Dennis has struggled the last few years.  His health has deteriorated and he got cancer of the esophagus and prostate.  He survived chemo and radiation and there was only one small tumor left that his doctor wanted to remove.  Of course, there are risks with any surgery.  Especially when one has just finished chemo and radiation and the body is weakened.

His surgery was 3 weeks ago and he has not regained consciousness.  He on a ventilator, blood thinners, and dialysis. After surgery, they put him on paralytics so he wouldn’t try to pull out the ventilator and he was heavily sedated.  As they began to wean him off the paralytics and sedation, we discovered that he is not responding.  What happened?  No one seems to know.  Did a blood clot go to his brain?  Did he have a stroke during surgery? No one seems to know.  He has a lot of movement in his hands, he blinks his eyes, he moves his feet.  But is he there?  He’s on a ventilator and they can’t do an MRI or CAT scan until he’s off the vent.
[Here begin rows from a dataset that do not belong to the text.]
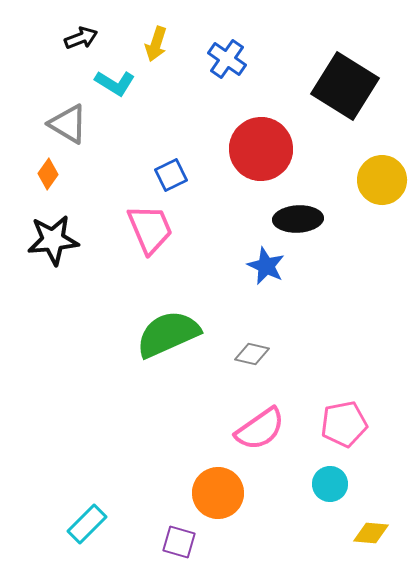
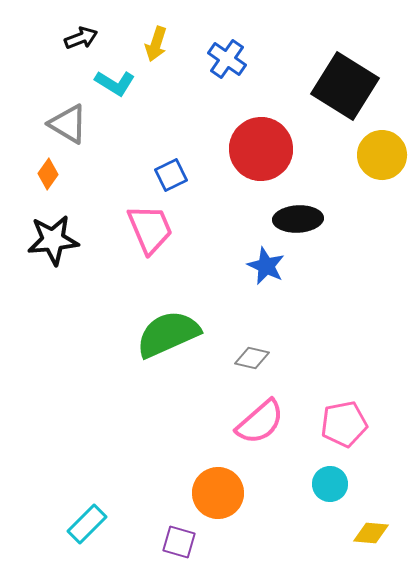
yellow circle: moved 25 px up
gray diamond: moved 4 px down
pink semicircle: moved 7 px up; rotated 6 degrees counterclockwise
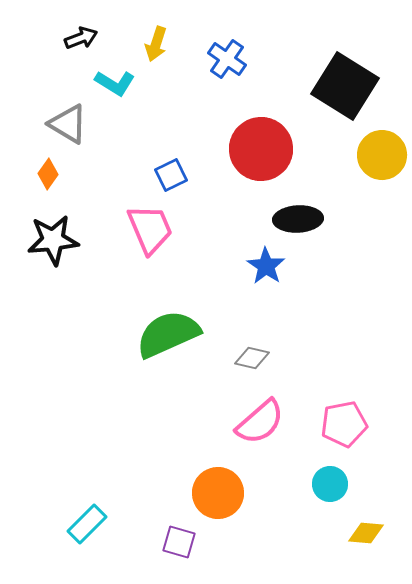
blue star: rotated 9 degrees clockwise
yellow diamond: moved 5 px left
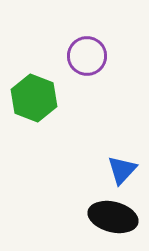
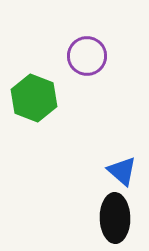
blue triangle: moved 1 px down; rotated 32 degrees counterclockwise
black ellipse: moved 2 px right, 1 px down; rotated 75 degrees clockwise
I go to the hospital every evening at 8:00 and stay until 6:00 a.m.  I talk to him at night and it’s absolutely heartbreaking.  He has tubes and machines everywhere.  And I keep watching him and wondering if his movements are just reflexive moves or if he’s struggling to try to communicate.  I tell him to squeeze my hand and then I wait.  And after a couple of minutes, his hand clenches.  And I can never be sure if he’s struggled for two minutes to be able to squeeze my hand or if it’s just another sporadic movement.
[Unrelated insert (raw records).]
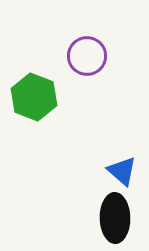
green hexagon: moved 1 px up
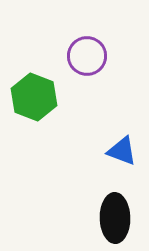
blue triangle: moved 20 px up; rotated 20 degrees counterclockwise
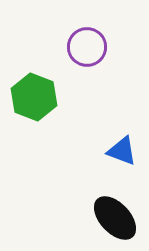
purple circle: moved 9 px up
black ellipse: rotated 42 degrees counterclockwise
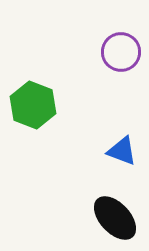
purple circle: moved 34 px right, 5 px down
green hexagon: moved 1 px left, 8 px down
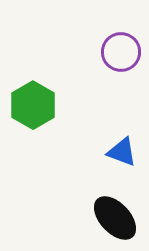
green hexagon: rotated 9 degrees clockwise
blue triangle: moved 1 px down
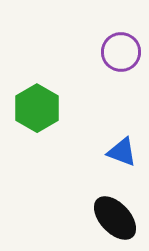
green hexagon: moved 4 px right, 3 px down
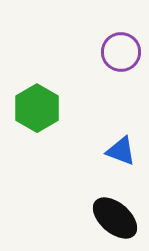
blue triangle: moved 1 px left, 1 px up
black ellipse: rotated 6 degrees counterclockwise
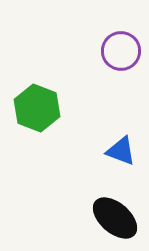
purple circle: moved 1 px up
green hexagon: rotated 9 degrees counterclockwise
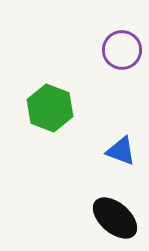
purple circle: moved 1 px right, 1 px up
green hexagon: moved 13 px right
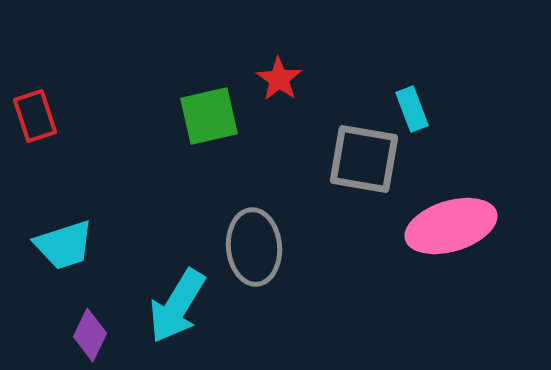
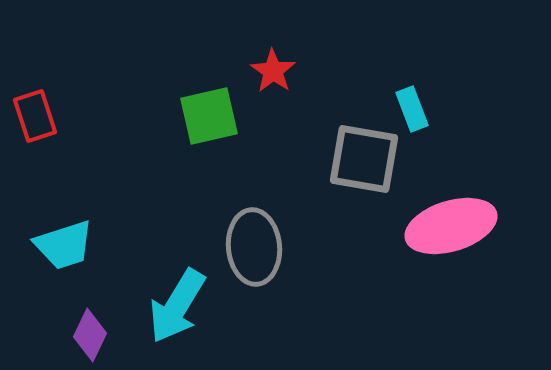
red star: moved 6 px left, 8 px up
They keep telling us that his recovery will be tiny little baby steps.  I’ve been here a week and he does have more movement but I don’t know if that’s progress or just involuntary movements.  They put him on blood thinners and the dialysis works well but he’ll start having blood in his stool.  So they stop the blood thinners and his BP gets bad and his blood begins to clot in the dialysis lines and interfere with that.  It’s a horrible balancing act where adjusting one little thing cause a dozen other things to go wrong.

Is he there?  I want to believe he is but we won’t know anything until he’s stable enough for an MRI or CAT scan.  My sister and I have been alternating being here to stay with my brother at night and care for his son during the day so his wife can be at the hospital but we can’t stay forever. My sister will be back in New Orleans tonight and I will go home.  I will spend the night in his room tonight and agonize because it may be the last time I will see my brother and it’s so terrible to see him like this. I’m trusting God to care for him and I know we may be looking at taking him off life support in the near future so it makes it so painful for me to leave him now.
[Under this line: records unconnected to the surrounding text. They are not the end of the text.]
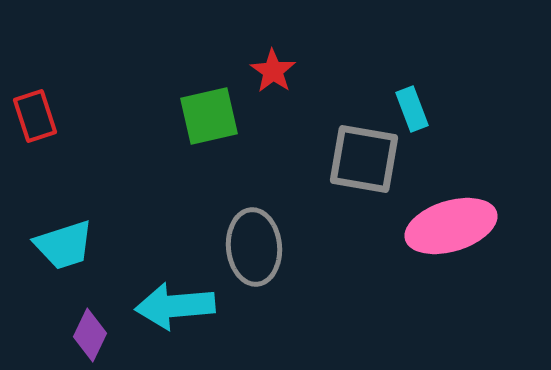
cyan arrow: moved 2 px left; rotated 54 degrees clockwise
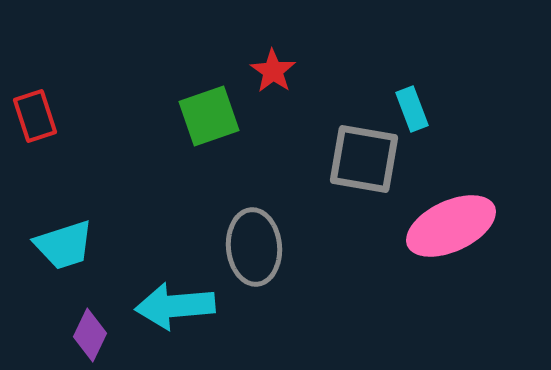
green square: rotated 6 degrees counterclockwise
pink ellipse: rotated 8 degrees counterclockwise
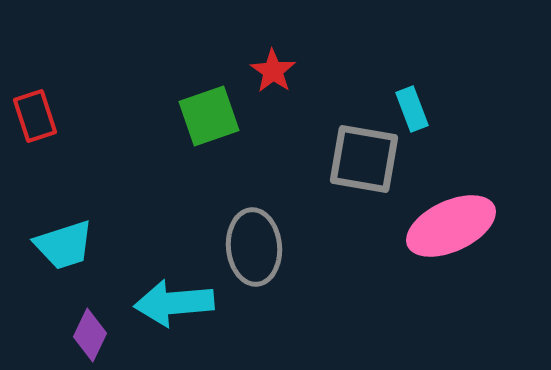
cyan arrow: moved 1 px left, 3 px up
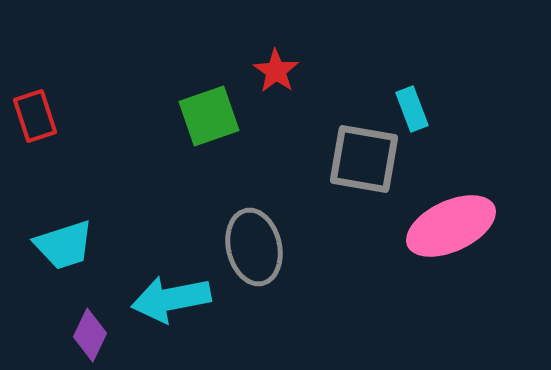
red star: moved 3 px right
gray ellipse: rotated 8 degrees counterclockwise
cyan arrow: moved 3 px left, 4 px up; rotated 6 degrees counterclockwise
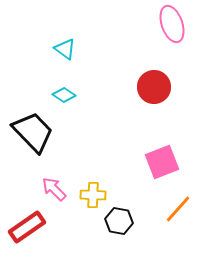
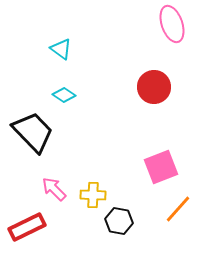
cyan triangle: moved 4 px left
pink square: moved 1 px left, 5 px down
red rectangle: rotated 9 degrees clockwise
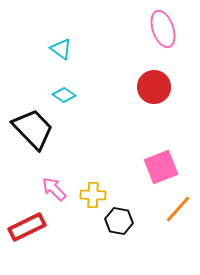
pink ellipse: moved 9 px left, 5 px down
black trapezoid: moved 3 px up
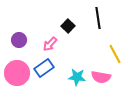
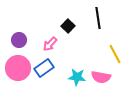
pink circle: moved 1 px right, 5 px up
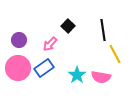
black line: moved 5 px right, 12 px down
cyan star: moved 2 px up; rotated 30 degrees clockwise
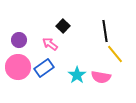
black square: moved 5 px left
black line: moved 2 px right, 1 px down
pink arrow: rotated 84 degrees clockwise
yellow line: rotated 12 degrees counterclockwise
pink circle: moved 1 px up
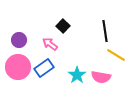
yellow line: moved 1 px right, 1 px down; rotated 18 degrees counterclockwise
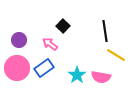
pink circle: moved 1 px left, 1 px down
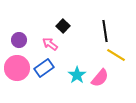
pink semicircle: moved 1 px left, 1 px down; rotated 60 degrees counterclockwise
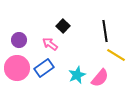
cyan star: rotated 12 degrees clockwise
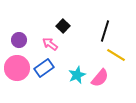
black line: rotated 25 degrees clockwise
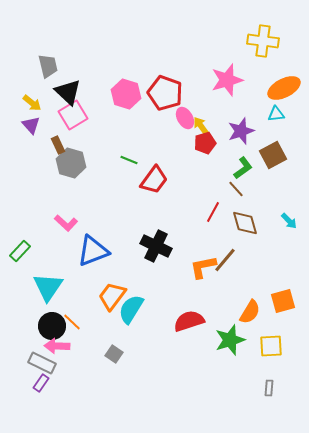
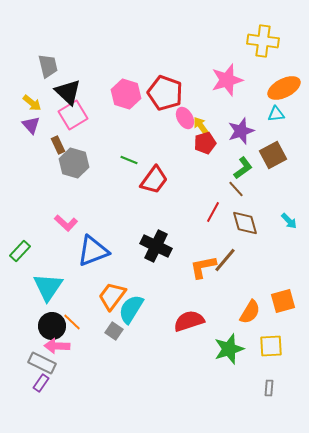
gray hexagon at (71, 163): moved 3 px right
green star at (230, 340): moved 1 px left, 9 px down
gray square at (114, 354): moved 23 px up
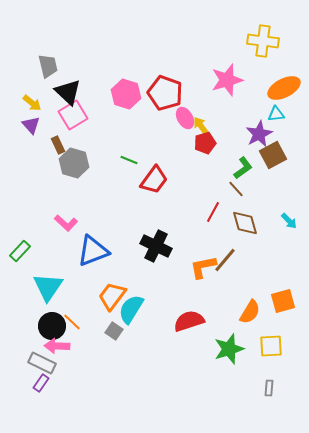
purple star at (241, 131): moved 18 px right, 3 px down; rotated 8 degrees counterclockwise
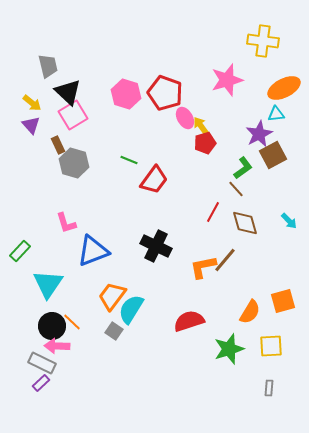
pink L-shape at (66, 223): rotated 30 degrees clockwise
cyan triangle at (48, 287): moved 3 px up
purple rectangle at (41, 383): rotated 12 degrees clockwise
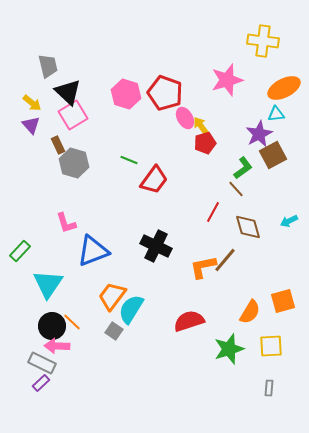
cyan arrow at (289, 221): rotated 108 degrees clockwise
brown diamond at (245, 223): moved 3 px right, 4 px down
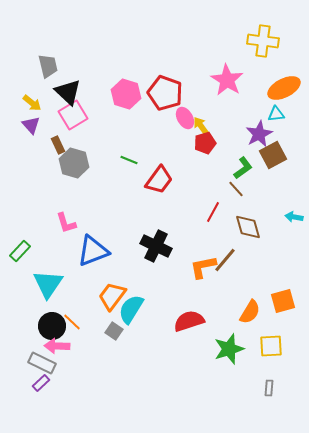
pink star at (227, 80): rotated 24 degrees counterclockwise
red trapezoid at (154, 180): moved 5 px right
cyan arrow at (289, 221): moved 5 px right, 4 px up; rotated 36 degrees clockwise
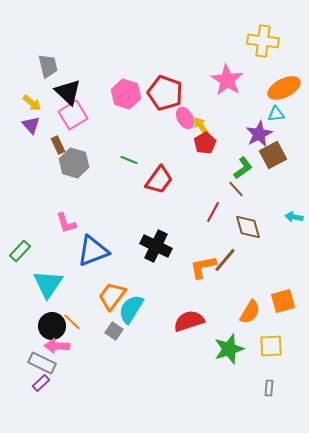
red pentagon at (205, 143): rotated 15 degrees counterclockwise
I am still with Carl.  I just want to run to him and let him take care of me but I can’t.  I don’t really think he would be much help anyway.  Carl isn’t very close to his family and he doesn’t seem to relate to the way I am bonded with my own family. It’s so hard to have a long distance relationship.  He’s 3 1/2 hours away from my home and it’s not like we can just get together for dinner.  It takes planning and I haven’t been home for days and days. I would love to leave here tomorrow and go to him but I can’t.  I need to go home and take care of my obligations on that front. I have to say I’m disappointed in the way he has reacted to the circumstances.  He says he loves me and I know he would like to get married but he just doesn’t seem to give me what I need.  I know Donnie is gone but I can’t help knowing that if he were here, he would move Heaven and Earth to be with me when I’m hurting so much.  Carl gives lip service to my grief but where is he when I need him?  Probably sitting in his store watching Netflix all day long and waiting for me to come and see him.  I don’t know how much longer I’m going to wait to see if he’s going to be able to step up to the plate.

I’m just so tired.  We’re prepared to lose grandparents and parents and aunt and uncles but it’s so painful when we get to the point where we’re losing spouses and siblings and grandchildren.  I’ve had so much pain in the last few years I just don’t know how much more I can take. Jesus, please, just take the wheel.